Use of diamond-impregnated (impreg) bits driven by turbines or motors rated to high speed and high temperature were considered the most efficient drilling assemblies to drill this reservoir. These bits provide longer life compared with hard-formation tricone insert (TCI) bits on simple rotary drilling assemblies. However, use of a turbine or high-speed motor in combination with impreg bits are limited in tectonically stressed formations due to the potential for getting stuck, followed by expensive recovery operations.
The risk of borehole breakouts was expected to be more severe in this highly faulted geological environment, especially in an underbalanced drilling condition. This led to the selection of simple rotary drilling assemblies, which are less prone to getting stuck in a tectonically disturbed environment. The trade was a reduced potential for getting stuck compared with a more limited run life requiring more frequent trips to drill the planned reservoir.
The reservoir is underlain by salt, and there was concern of getting stuck with underbalanced fluid due to salt plasticity. The rig selected for this UBD project had been involved in drilling gas exploration wells for many years; thus, the office and rig-site teams were well experienced with challenges related to conventional deep-gas exploration. However, none of the crew or the supervisors was familiar with UBD operations. Job-specific UBD training programs for the office and the well-site team were required.

# # # # # # #

How to complete this task: Pick up the passage on underbalanced drilling of the faulted reservoir after its final sentence and continue writing it. The data records that follow come from a different source than the text above.

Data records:
# # # # # # #

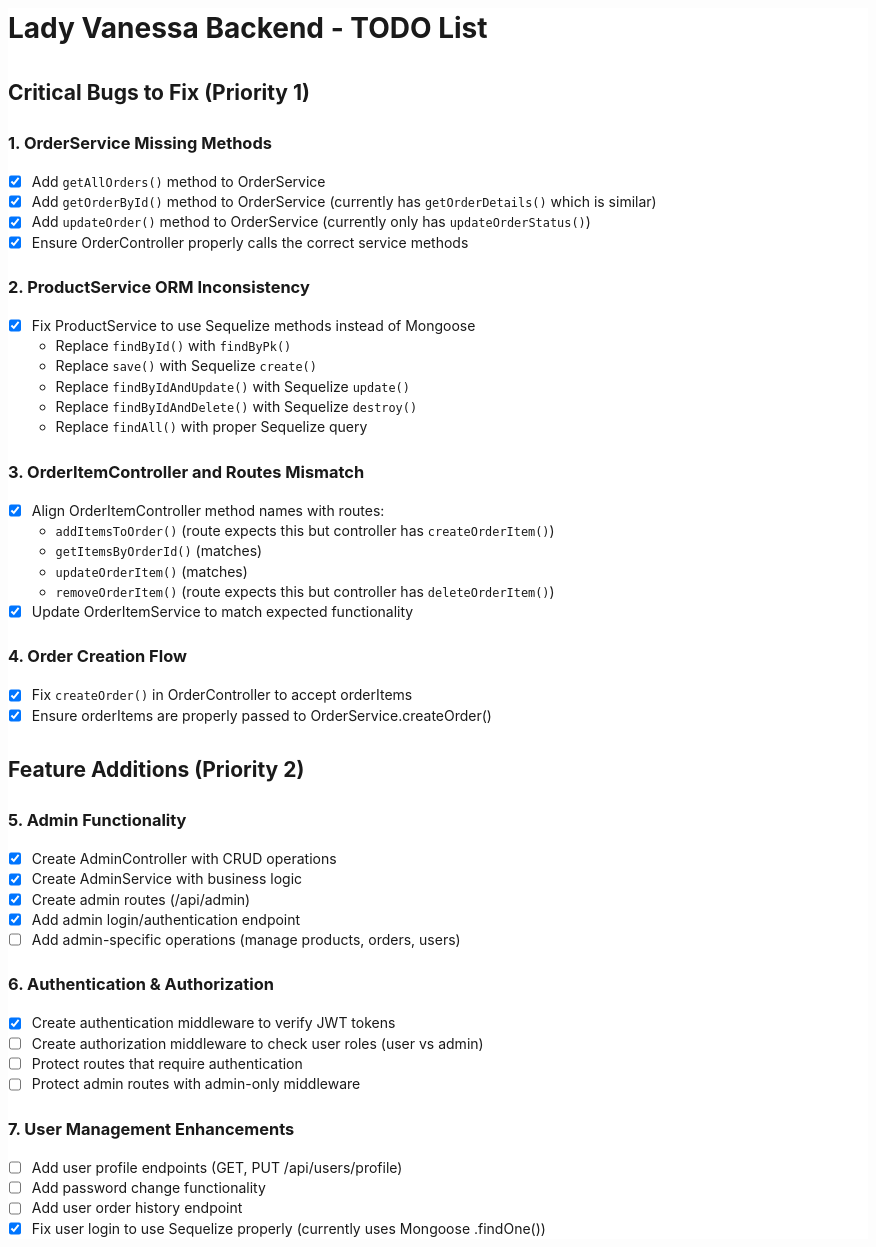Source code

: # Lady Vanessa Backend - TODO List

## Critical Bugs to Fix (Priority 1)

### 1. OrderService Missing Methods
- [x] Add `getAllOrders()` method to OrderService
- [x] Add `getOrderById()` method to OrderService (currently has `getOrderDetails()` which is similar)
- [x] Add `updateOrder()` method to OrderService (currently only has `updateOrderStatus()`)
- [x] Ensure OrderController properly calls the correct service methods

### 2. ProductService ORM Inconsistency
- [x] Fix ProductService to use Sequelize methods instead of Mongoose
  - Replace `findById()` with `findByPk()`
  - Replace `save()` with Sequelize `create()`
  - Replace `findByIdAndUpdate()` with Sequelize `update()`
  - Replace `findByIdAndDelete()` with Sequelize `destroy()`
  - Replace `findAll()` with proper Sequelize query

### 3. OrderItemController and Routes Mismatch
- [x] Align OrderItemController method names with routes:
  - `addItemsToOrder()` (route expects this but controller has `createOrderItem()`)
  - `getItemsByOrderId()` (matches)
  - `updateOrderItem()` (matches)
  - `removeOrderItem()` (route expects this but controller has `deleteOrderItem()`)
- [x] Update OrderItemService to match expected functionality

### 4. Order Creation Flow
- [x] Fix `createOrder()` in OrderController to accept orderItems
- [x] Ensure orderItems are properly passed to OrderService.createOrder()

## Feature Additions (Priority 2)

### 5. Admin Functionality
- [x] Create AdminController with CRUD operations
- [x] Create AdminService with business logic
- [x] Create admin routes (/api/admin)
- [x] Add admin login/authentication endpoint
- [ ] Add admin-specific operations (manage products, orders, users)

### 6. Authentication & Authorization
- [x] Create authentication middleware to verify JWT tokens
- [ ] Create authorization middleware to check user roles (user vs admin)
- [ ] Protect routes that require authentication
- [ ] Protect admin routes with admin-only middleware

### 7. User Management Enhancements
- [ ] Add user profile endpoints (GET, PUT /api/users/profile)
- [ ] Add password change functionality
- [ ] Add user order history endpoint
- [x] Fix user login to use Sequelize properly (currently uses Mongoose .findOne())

# # # # # # #

Answer for this exercise:
The rig was equipped with a 5,000-psi rated circulatory system, which is not suitable for pressure requirements to kill the well using the driller’s method of well kill, as well as the required UBD/kill fluid change-overs. A 10,000 psi-rated cementing unit for displacement jobs and standing by for well-kill operations reduced the well control risk and eliminated the requirement of upgrading the standpipe pressure rating.
The rig selected was a Kelly-driven rig with a BOP stack consisting of a 5,000-psi annular and 10,000-psi pipe and shear blind rams. Attempts to acquire a portable top drive system for this application proved unsuccessful due to contract issues. With the unavailability of a top drive system and the shear rams not designed to cut through the hex kelly, the existing BOP setup did not allow for high-pressure well control with a stuck string while drilling. A 10,000-psi annular BOP, including a spare accumulator unit, was mobilized to obtain 10,000-psi BOP redundancy and the secondary barrier while drilling.
Although PDO has a UBD unit operating full time, this was not available due to an ongoing batch-drilling campaign in a shallower oil development. A second unit was specified and mobilized under the existing UBD contract. The equipment selected was suitable for drilling with either crude oil or well-site water to allow for the high uncertainty in reservoir pressure.
A few modifications to the existing rig were required as only the rig pumps and the rig choke manifold were used for the underbalanced operations. Solids in the returns from the well were held in the first and second tanks in the tank farm instead of using shakers or a centrifuge for separation. A crude burner was mobilized because of the high uncertainty of production from the well and the expectation of condensate in the produced gas (Figure 5).
The planning process required detailed planning in accordance with the well delivery process milestones and proper documentation to obtain necessary approval from PDO’s senior management and the designated well control custodian. Strict adherence to PDO’s well control barrier policy was maintained during all phases of well construction and underbalanced operations.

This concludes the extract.